Music and Questions is a prime example of how straightforward Johnson’s music can be. Five bells, all arranged in half-steps, are played in every possible permutation of single strikes. Between each permutation, Carol Robinson asks a simple question. The questions always relate to the listener’s experience of the piece and how the listener relates to the questions or the music. She also announces each section by stating which of the five bells are being struck first. That is it. For 23 minutes. No rhythmic motive to trace, no groove elements, no fancy orchestrational tricks, no surprise emotional outbursts, just a clinical exploration of 120 bell tones. It might be cliché to refer to this as a Zen listening experience but I honestly have no other words for it. There is absolutely nothing boring about this music but my brain tells me the music should be boring. That is the magic.

Music with Mistakes puts Robinson in the role of narrator and basset horn soloist. Listener engagement is key with Johnson and Music with Mistakes brings foreground listening to an audience that might otherwise expect to “zone out” during a typical process-oriented “old school” minimalist piece. Instead of the constant interruptions for questions, though, Music with Mistakes starts with the statement that melodic material will be played multiple times but only once without mistakes. The listener is to try to hear the mistakes. Arts organizations are constantly looking for ways to “engage the audience” with their repetitive concerts of warhorse literature. Johnson builds audience engagement into each piece. That is the magic. What is even better is that Johnson includes the answers at the back of the liner notes.

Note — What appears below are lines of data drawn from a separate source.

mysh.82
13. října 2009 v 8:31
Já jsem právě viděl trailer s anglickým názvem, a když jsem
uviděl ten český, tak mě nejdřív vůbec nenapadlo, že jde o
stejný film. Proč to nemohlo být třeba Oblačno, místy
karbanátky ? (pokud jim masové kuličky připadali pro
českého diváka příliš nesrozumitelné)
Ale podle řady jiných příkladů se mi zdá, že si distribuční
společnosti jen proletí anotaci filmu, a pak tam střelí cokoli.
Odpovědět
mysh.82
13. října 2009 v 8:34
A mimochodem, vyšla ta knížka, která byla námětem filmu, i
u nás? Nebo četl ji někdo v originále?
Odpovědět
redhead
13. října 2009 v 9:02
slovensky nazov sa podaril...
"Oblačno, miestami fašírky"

Same or Different operates under a similar basic principle as Music with Mistakes. Thick piano chords are played but the underlying question is: are they the same or are the different? A motive is played and the repeated: are they the same or are the different? This game lasts for about 27 minutes and it is some of the most active listening I’ve done in a while.

Since the music is, at its core, so simple and direct it is hard to say anything about the performances. Is there a word for this kind of virtuosity that puts the performers in a quasi-game where their detachment is a the primary fundamental skill? In the last two pieces, Carol Robinson and Dante Boon have to play their pieces without giving anything away. They have to make micro-changes and repetitions into a cheeky game of “did I or didn’t I” for considerable lengths of time. Not only is Johnson inviting the audience to hyper-scrutinize each micro-motion of the performers he also gives them an extremely thin veil to hide behind. The whole disc is a delight to listen to. That is magic.